═══ Available data

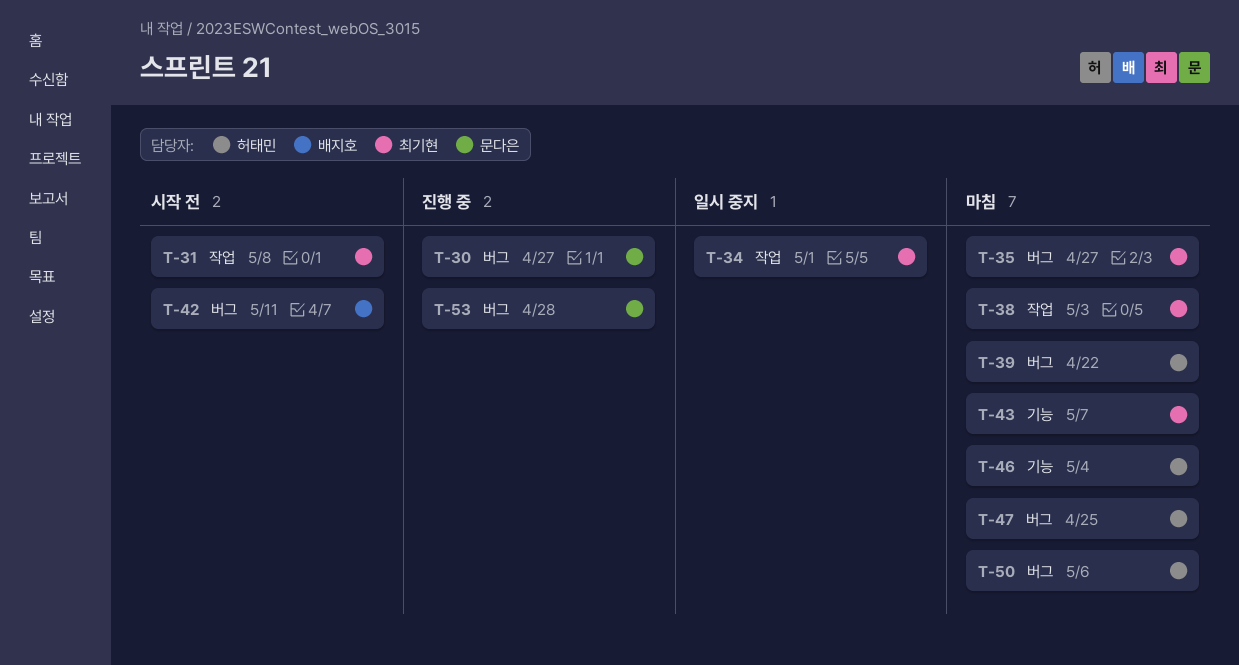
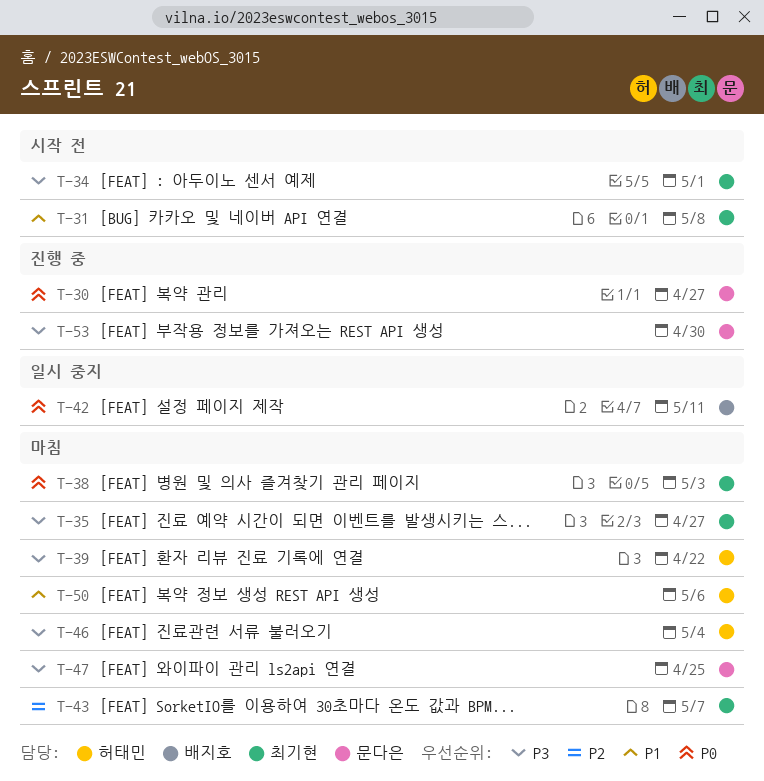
T-34, status: 일시 중지 -> 시작 전
T-42, status: 시작 전 -> 일시 중지
T-47, owner: 허태민 -> 문다은
T-53, due: Apr 28 -> Apr 30

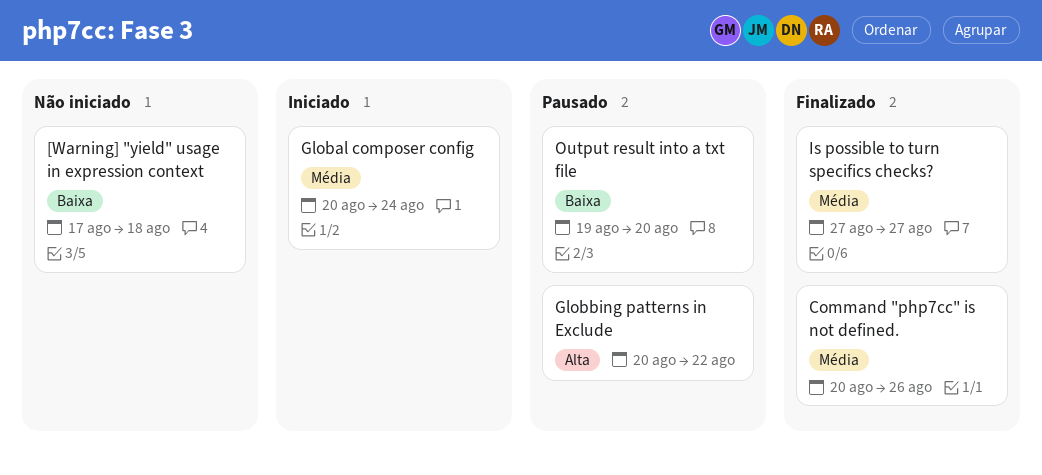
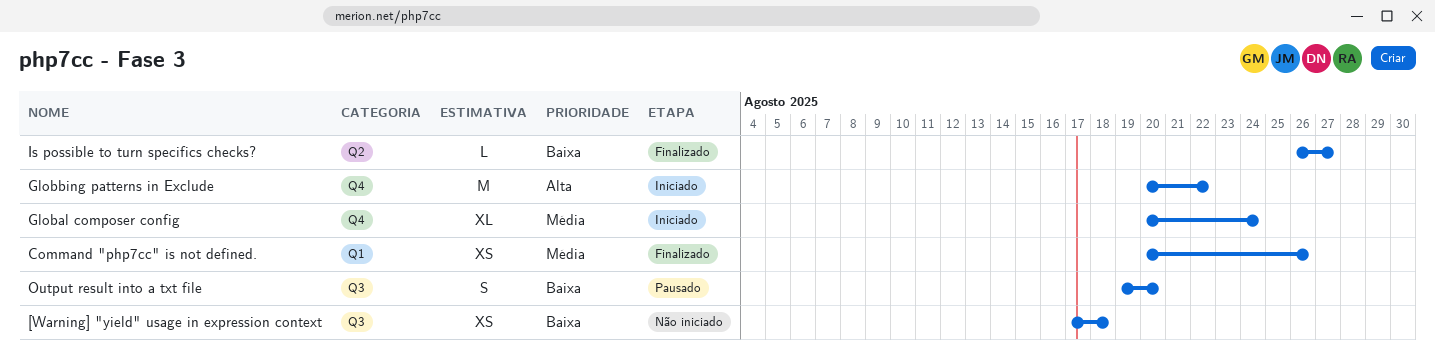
Globbing patterns in Exclude, status: Pausado -> Iniciado
Is possible to turn specifics checks?, priority: Média -> Baixa
Is possible to turn specifics checks?, start: Aug 27 -> Aug 26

══════

Using the entries above, find all lines with "turn". Copy them.

Is possible to turn specifics checks?, priority: Média -> Baixa
Is possible to turn specifics checks?, start: Aug 27 -> Aug 26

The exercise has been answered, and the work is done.